Although constitutional predisposition to psychiatric illness in several thyrotoxic patients has been reported earlier [4, 5], it is more likely to be a chance association [6]. The psychiatric manifestations are considered to be due to the direct action of thyroid hormones on the neuronal activity [7].
Altered thyroid hormone economy in the form of elevated T4 (33%) and free T4 levels (18%) are known to occur in patients with acute psychiatric illness. However T3 and TSH levels remain unaltered. This hyperthyroxinemia is typically transient (up to 2 weeks) and normalises spontaneously. Acute redestribution of T4 from liver associated with a temporary resistance of T4 negative feedback at pituitary level is thought to be the likely cause of this phenomenon [8].

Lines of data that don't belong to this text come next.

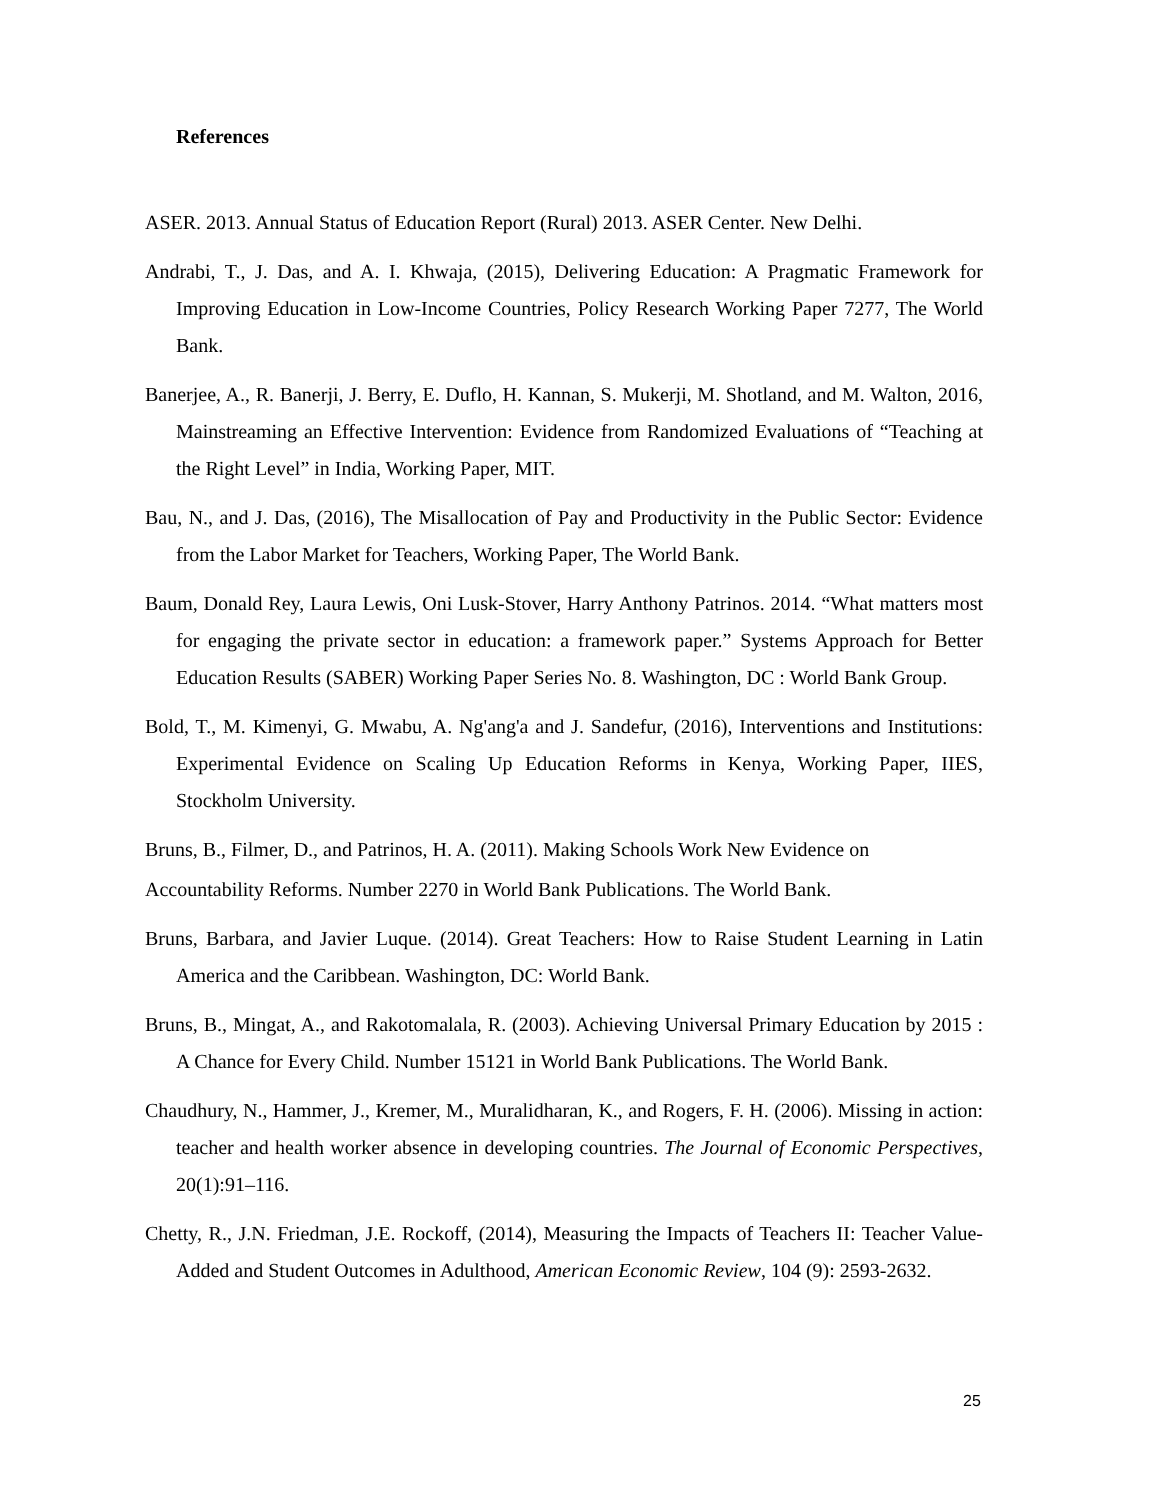References
ASER. 2013. Annual Status of Education Report (Rural) 2013. ASER Center. New Delhi.
Andrabi, T., J. Das, and A. I. Khwaja, (2015), Delivering Education: A Pragmatic Framework for Improving Education in Low-Income Countries, Policy Research Working Paper 7277, The World Bank.
Banerjee, A., R. Banerji, J. Berry, E. Duflo, H. Kannan, S. Mukerji, M. Shotland, and M. Walton, 2016, Mainstreaming an Effective Intervention: Evidence from Randomized Evaluations of “Teaching at the Right Level” in India, Working Paper, MIT.
Bau, N., and J. Das, (2016), The Misallocation of Pay and Productivity in the Public Sector: Evidence from the Labor Market for Teachers, Working Paper, The World Bank.
Baum, Donald Rey, Laura Lewis, Oni Lusk-Stover, Harry Anthony Patrinos. 2014. “What matters most for engaging the private sector in education: a framework paper.” Systems Approach for Better Education Results (SABER) Working Paper Series No. 8. Washington, DC : World Bank Group.
Bold, T., M. Kimenyi, G. Mwabu, A. Ng'ang'a and J. Sandefur, (2016), Interventions and Institutions: Experimental Evidence on Scaling Up Education Reforms in Kenya, Working Paper, IIES, Stockholm University.
Bruns, B., Filmer, D., and Patrinos, H. A. (2011). Making Schools Work New Evidence on
Accountability Reforms. Number 2270 in World Bank Publications. The World Bank.
Bruns, Barbara, and Javier Luque. (2014). Great Teachers: How to Raise Student Learning in Latin America and the Caribbean. Washington, DC: World Bank.
Bruns, B., Mingat, A., and Rakotomalala, R. (2003). Achieving Universal Primary Education by 2015 : A Chance for Every Child. Number 15121 in World Bank Publications. The World Bank.
Chaudhury, N., Hammer, J., Kremer, M., Muralidharan, K., and Rogers, F. H. (2006). Missing in action: teacher and health worker absence in developing countries. The Journal of Economic Perspectives, 20(1):91–116.
Chetty, R., J.N. Friedman, J.E. Rockoff, (2014), Measuring the Impacts of Teachers II: Teacher Value-Added and Student Outcomes in Adulthood, American Economic Review, 104 (9): 2593-2632.
25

The interesting interaction between the hypothalamus-pituitary-thyroid axis and psychiatric impairment has been addressed by several workers. Mood elevation has been consistently demonstrated on administration of thyrotropin releasing hormone (TRH). The beneficial effects of TRH, T3 and T4 as adjuvants in the treatment of depressive illness resistant to conventional antidepressant drugs has been well recognised [9].